## WRITTEN REQUEST 1
Reproduce the rows word for word, starting at the line that contains "Identify all land-cover" and continuing through the final line of the rows, with both of those lines included.

## EXCERPT

# Trigamma function

In mathematics, the trigamma function, denoted ψ1(z) or ψ(1)(z), is the second of the polygamma functions, and is defined by Color representation of the trigamma function, ψ1(z), in a rectangular region of the complex plane. It is generated using the domain coloring method.
$\psi _{1}(z)={\frac {d^{2}}{dz^{2}}}\ln \Gamma (z)$ .

It follows from this definition that

$\psi _{1}(z)={\frac {d}{dz}}\psi (z)$ where ψ(z) is the digamma function. It may also be defined as the sum of the series

$\psi _{1}(z)=\sum _{n=0}^{\infty }{\frac {1}{(z+n)^{2}}},$ making it a special case of the Hurwitz zeta function

$\psi _{1}(z)=\zeta (2,z).$ Note that the last two formulas are valid when 1 − z is not a natural number.

## Calculation

A double integral representation, as an alternative to the ones given above, may be derived from the series representation:

$\psi _{1}(z)=\int _{0}^{1}\!\!\int _{0}^{x}{\frac {x^{z-1}}{y(1-x)}}\,dy\,dx$

using the formula for the sum of a geometric series. Integration over y yields:

$\psi _{1}(z)=-\int _{0}^{1}{\frac {x^{z-1}\ln {x}}{1-x}}\,dx$

An asymptotic expansion as a Laurent series is

$\psi _{1}(z)={\frac {1}{z}}+{\frac {1}{2z^{2}}}+\sum _{k=1}^{\infty }{\frac {B_{2k}}{z^{2k+1}}}=\sum _{k=0}^{\infty }{\frac {B_{k}}{z^{k+1}}}$

if we have chosen B1 = 1/2, i.e. the Bernoulli numbers of the second kind.

### Recurrence and reflection formulae

The trigamma function satisfies the recurrence relation

$\psi _{1}(z+1)=\psi _{1}(z)-{\frac {1}{z^{2}}}$

and the reflection formula

$\psi _{1}(1-z)+\psi _{1}(z)={\frac {\pi ^{2}}{\sin ^{2}\pi z}}\,$

which immediately gives the value for z = 1/2: $\psi _{1}({\tfrac {1}{2}})={\tfrac {\pi ^{2}}{2}}$ .

## WRITTEN REQUEST 2
In the passage on the trigamma function, begin at the words "An asymptotic expansion" and stop after "the second kind.", then write that stretch out again with "Laurent series" replaced by "power series".

## SUPPLIED MATERIAL
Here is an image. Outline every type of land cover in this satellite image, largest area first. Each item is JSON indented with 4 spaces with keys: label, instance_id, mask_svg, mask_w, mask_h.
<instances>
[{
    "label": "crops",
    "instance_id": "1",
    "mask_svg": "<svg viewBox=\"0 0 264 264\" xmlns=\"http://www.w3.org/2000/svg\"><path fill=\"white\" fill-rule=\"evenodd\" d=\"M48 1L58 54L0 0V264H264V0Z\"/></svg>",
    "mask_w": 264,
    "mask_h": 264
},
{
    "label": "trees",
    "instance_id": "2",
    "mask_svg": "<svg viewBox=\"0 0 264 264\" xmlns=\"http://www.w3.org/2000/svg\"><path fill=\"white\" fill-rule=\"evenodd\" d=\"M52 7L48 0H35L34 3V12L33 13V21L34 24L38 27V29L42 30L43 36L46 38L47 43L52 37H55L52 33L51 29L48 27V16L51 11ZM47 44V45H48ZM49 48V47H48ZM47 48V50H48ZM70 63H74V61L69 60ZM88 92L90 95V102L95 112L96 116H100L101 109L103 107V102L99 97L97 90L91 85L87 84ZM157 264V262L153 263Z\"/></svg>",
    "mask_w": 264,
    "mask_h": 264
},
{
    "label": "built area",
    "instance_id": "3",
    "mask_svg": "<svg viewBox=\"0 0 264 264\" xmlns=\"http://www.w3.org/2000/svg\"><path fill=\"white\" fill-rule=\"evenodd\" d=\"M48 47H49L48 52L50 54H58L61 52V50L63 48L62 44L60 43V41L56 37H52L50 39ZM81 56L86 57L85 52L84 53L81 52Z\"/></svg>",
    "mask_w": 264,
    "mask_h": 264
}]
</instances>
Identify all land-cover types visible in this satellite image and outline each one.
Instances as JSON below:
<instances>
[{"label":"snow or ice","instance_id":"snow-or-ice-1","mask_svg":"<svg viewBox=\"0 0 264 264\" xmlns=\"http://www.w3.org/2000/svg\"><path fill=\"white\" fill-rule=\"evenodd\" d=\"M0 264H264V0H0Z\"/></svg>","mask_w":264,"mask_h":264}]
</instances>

## FINAL RESULT 1
Identify all land-cover types visible in this satellite image and outline each one.
Instances as JSON below:
<instances>
[{"label":"snow or ice","instance_id":"snow-or-ice-1","mask_svg":"<svg viewBox=\"0 0 264 264\" xmlns=\"http://www.w3.org/2000/svg\"><path fill=\"white\" fill-rule=\"evenodd\" d=\"M0 264H264V0H0Z\"/></svg>","mask_w":264,"mask_h":264}]
</instances>

## FINAL RESULT 2
An asymptotic expansion as a power series is

$\psi _{1}(z)={\frac {1}{z}}+{\frac {1}{2z^{2}}}+\sum _{k=1}^{\infty }{\frac {B_{2k}}{z^{2k+1}}}=\sum _{k=0}^{\infty }{\frac {B_{k}}{z^{k+1}}}$

if we have chosen B1 = 1/2, i.e. the Bernoulli numbers of the second kind.